Activity: Please write out every entry below, word for word.

Bounding box prediction data
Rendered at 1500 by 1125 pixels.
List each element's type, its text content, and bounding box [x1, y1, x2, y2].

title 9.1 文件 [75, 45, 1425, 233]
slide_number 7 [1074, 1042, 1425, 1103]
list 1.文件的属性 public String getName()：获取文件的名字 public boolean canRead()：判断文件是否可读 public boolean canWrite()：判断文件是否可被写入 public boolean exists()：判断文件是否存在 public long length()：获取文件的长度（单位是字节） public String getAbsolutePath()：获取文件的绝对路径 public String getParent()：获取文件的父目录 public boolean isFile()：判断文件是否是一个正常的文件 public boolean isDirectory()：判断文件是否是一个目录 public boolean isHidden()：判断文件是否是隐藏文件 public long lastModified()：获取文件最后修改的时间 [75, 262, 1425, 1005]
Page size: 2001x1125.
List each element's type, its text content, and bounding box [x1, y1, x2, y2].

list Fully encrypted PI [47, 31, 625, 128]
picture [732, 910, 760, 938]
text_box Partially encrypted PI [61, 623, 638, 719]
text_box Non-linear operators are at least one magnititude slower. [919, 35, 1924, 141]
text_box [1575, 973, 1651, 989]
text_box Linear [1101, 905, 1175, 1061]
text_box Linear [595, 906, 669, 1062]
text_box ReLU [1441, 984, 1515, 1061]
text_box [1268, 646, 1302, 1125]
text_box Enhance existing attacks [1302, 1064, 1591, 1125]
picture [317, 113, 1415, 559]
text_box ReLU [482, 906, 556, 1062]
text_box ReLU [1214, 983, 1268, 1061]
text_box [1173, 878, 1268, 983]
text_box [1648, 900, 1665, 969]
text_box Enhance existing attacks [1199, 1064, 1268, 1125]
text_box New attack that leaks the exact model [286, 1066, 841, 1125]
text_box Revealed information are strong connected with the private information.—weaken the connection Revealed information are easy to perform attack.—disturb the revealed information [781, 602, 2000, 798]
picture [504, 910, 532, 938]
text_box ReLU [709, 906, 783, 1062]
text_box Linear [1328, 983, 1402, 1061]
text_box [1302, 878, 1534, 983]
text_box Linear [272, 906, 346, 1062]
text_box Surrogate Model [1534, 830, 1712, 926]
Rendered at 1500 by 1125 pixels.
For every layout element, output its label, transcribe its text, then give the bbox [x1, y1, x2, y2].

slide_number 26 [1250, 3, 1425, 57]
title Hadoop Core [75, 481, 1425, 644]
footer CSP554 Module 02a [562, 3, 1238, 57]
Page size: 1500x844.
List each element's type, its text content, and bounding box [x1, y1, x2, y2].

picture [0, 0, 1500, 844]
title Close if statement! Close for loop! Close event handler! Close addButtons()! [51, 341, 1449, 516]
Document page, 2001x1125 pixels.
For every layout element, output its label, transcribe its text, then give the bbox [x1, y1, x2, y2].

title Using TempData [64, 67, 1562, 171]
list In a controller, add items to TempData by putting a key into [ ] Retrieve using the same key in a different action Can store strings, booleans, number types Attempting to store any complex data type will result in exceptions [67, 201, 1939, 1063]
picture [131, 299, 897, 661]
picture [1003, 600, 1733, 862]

Result of the task:
Rendered at 1500 by 1125 pixels.
List each element's type, its text content, and bounding box [x1, y1, x2, y2].

title 9.1 文件 [75, 45, 1425, 233]
slide_number 7 [1074, 1042, 1425, 1103]
list 1.文件的属性 public String getName()：获取文件的名字 public boolean canRead()：判断文件是否可读 public boolean canWrite()：判断文件是否可被写入 public boolean exists()：判断文件是否存在 public long length()：获取文件的长度（单位是字节） public String getAbsolutePath()：获取文件的绝对路径 public String getParent()：获取文件的父目录 public boolean isFile()：判断文件是否是一个正常的文件 public boolean isDirectory()：判断文件是否是一个目录 public boolean isHidden()：判断文件是否是隐藏文件 public long lastModified()：获取文件最后修改的时间 [75, 262, 1425, 1005]
Page size: 2001x1125.
List each element's type, its text content, and bounding box [x1, y1, x2, y2].

list Fully encrypted PI [47, 31, 625, 128]
picture [732, 910, 760, 938]
text_box Partially encrypted PI [61, 623, 638, 719]
text_box Non-linear operators are at least one magnititude slower. [919, 35, 1924, 141]
text_box [1575, 973, 1651, 989]
text_box Linear [1101, 905, 1175, 1061]
text_box Linear [595, 906, 669, 1062]
text_box ReLU [1441, 984, 1515, 1061]
text_box [1268, 646, 1302, 1125]
text_box Enhance existing attacks [1302, 1064, 1591, 1125]
picture [317, 113, 1415, 559]
text_box ReLU [482, 906, 556, 1062]
text_box ReLU [1214, 983, 1268, 1061]
text_box [1173, 878, 1268, 983]
text_box [1648, 900, 1665, 969]
text_box Enhance existing attacks [1199, 1064, 1268, 1125]
text_box New attack that leaks the exact model [286, 1066, 841, 1125]
text_box Revealed information are strong connected with the private information.—weaken the connection Revealed information are easy to perform attack.—disturb the revealed information [781, 602, 2000, 798]
picture [504, 910, 532, 938]
text_box ReLU [709, 906, 783, 1062]
text_box Linear [1328, 983, 1402, 1061]
text_box [1302, 878, 1534, 983]
text_box Linear [272, 906, 346, 1062]
text_box Surrogate Model [1534, 830, 1712, 926]
Rendered at 1500 by 1125 pixels.
For every layout element, output its label, transcribe its text, then give the bbox [x1, y1, x2, y2].

slide_number 26 [1250, 3, 1425, 57]
title Hadoop Core [75, 481, 1425, 644]
footer CSP554 Module 02a [562, 3, 1238, 57]
Page size: 1500x844.
List each element's type, its text content, and bounding box [x1, y1, x2, y2].

picture [0, 0, 1500, 844]
title Close if statement! Close for loop! Close event handler! Close addButtons()! [51, 341, 1449, 516]
Document page, 2001x1125 pixels.
For every layout element, output its label, transcribe its text, then give the bbox [x1, y1, x2, y2].

title Using TempData [64, 67, 1562, 171]
list In a controller, add items to TempData by putting a key into [ ] Retrieve using the same key in a different action Can store strings, booleans, number types Attempting to store any complex data type will result in exceptions [67, 201, 1939, 1063]
picture [131, 299, 897, 661]
picture [1003, 600, 1733, 862]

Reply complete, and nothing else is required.